## EXTRACTO DEL DOCUMENTO:
★ ★ ★
Eran cerca de las siete cuando mi propósito se desvaneció. Como cada día, la mayor parte de mi tarde estaba destinada a mantener conversaciones en español con unos treinta estudiantes universitarios de primer año. Con un máximo de cinco personas por grupo, y una duración de media hora por grupo, las tres horas al día consecutivas entre pomposos sofás de tonos ocres, estanterías saturadas de atlas en desuso y esa bibliotecaria con turno de tarde y mirada condescendiente son insoslayables. En aquella azulada tarde de jueves, una luz fluvial y el característico –y no por ello menos penetrante– viento glacial de esta zona hacían del paraje un lugar al borde de la Tierra plana, de aires fronterizos con los límites del mundo.
A las seis y media daba comienzo mi último grupo. Necesitaba despejarme, y me ausenté durante unos minutos. Al acercarme a una esas fuentes de última generación repartidas a lo largo de la universidad, recibí un correo electrónico. No eran buenas noticias. Finalmente, y a pesar de los intentos del editor y director de esta casa, Alfonso Armada, no nos acreditaban para el concierto de Jason Isbell en el First Avenue de Minneapolis, para el que ya no había entradas. La culpa en realidad había sido mía, ya que sabía desde hace dos o tres meses que Isbell y su banda, los 400 Unit, iban a presentar su último disco, Southeastern, en Minneapolis a principios de febrero. Supongo que subestimé el tirón del músico de Alabama, antiguo componente de los Drive-By Truckers, en esta región del país. En septiembre, recién llegado a Estados Unidos, había descubierto a Isbell. Así pues, este disco, además de formar parte de mi modesta lista de lo mejor de 2013, había ido adquiriendo de un tiempo a esta parte arraigados matices afectivos; tonalidades que todavía hoy revolotean con frecuencia en la multitud de la penumbra de este invierno interminable en el sureste de la tierra de los diez mil lagos.
Parecía que los astros se alineaban en mi contra. En un intervalo de una semana se daban cita entre Minneapolis y St. Paul algunos de mis artistas predilectos: Josh Ritter, Dr. Dog, Jonathan Wilson y el ya mencionado Jason Isbell. Por diversas circunstancias, me había sido imposible escaparme a la ciudad el lunes para ver a Josh Ritter, y tampoco iba a poder disfrutar del viaje sonoro que a buen seguro propondría el exquisito y omnipresente Jonathan Wilson el jueves en el Turf Club de St. Paul.
Esta serie de reflexiones y escarceos resonaban una y otra vez en ese intervalo de tres minutos. Pronto dejé de lamentarme, y empecé a pensar en el concierto de Dr. Dog en el First Avenue esa misma noche, al que sí que iba a asistir con algunos amigos. Cuando volví al distendido lugar de trabajo, cinco chicas me estaban esperando para nuestra primera clase. Siguiendo el patrón habitual, les animé a que se presentaran. Nada muy novedoso: chicas de clase media-alta, procedentes de suburbios de la costa este o noroeste y detentoras de una ingenuidad sospechosamente pulcra. Cuando llegó mi turno rompí con el protocolo. Era la vigésimo octava vez en cinco días que tenía que presentarme, y empezaba a convertirse en una pesadilla. “Hola, me llamo Luis, y esta noche voy a Minneapolis a ver Dr. Dog, ¿los conocéis?”. Mi fuerte empeño en mantener la atención durante las tres horas, sin referirme al concierto, se había esfumado de repente.
★ ★ ★
## SU OBJETIVO:
Reproduzca literalmente, del texto sobre los conciertos en Minneapolis, el fragmento que se abre con las palabras que contienen "Parecía que los" y se cierra con "de St. Paul.".

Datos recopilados
★ ★ ★
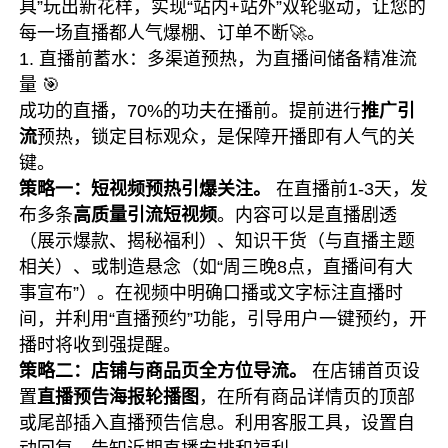
具”玩出新花样，实现“站内+站外”双轮驱动，让您的
每一场直播都人气爆棚、订单不断🚀。
1. 直播前蓄水：多渠道预热，为直播间储备精准流
量 🎯
成功的直播，70%的功夫在播前。提前进行
推广引
流
预热，锁定目标观众，是保障开播即有人气的关
键。
策略一：短视频预热引爆关注。
在直播前1-3天，发
布多条
高质量引流短视频
。内容可以是直播剧透
（展示爆款、揭秘福利）、知识干货（与直播主题
相关）、或制造悬念（如“周三晚8点，直播间有大
事宣布”）。在视频中明确口播或文字标注直播时
间，并利用“直播预约”功能，引导用户一键预约，开
播时将收到强提醒。
策略二：店铺与商品页全方位导流。
在店铺首页设
置
直播预告海报轮播图
，在所有商品详情页的顶部
或尾部插入直播预告信息。利用客服工具，设置自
★ ★ ★
## RESPUESTA:
Parecía que los astros se alineaban en mi contra. En un intervalo de una semana se daban cita entre Minneapolis y St. Paul algunos de mis artistas predilectos: Josh Ritter, Dr. Dog, Jonathan Wilson y el ya mencionado Jason Isbell. Por diversas circunstancias, me había sido imposible escaparme a la ciudad el lunes para ver a Josh Ritter, y tampoco iba a poder disfrutar del viaje sonoro que a buen seguro propondría el exquisito y omnipresente Jonathan Wilson el jueves en el Turf Club de St. Paul.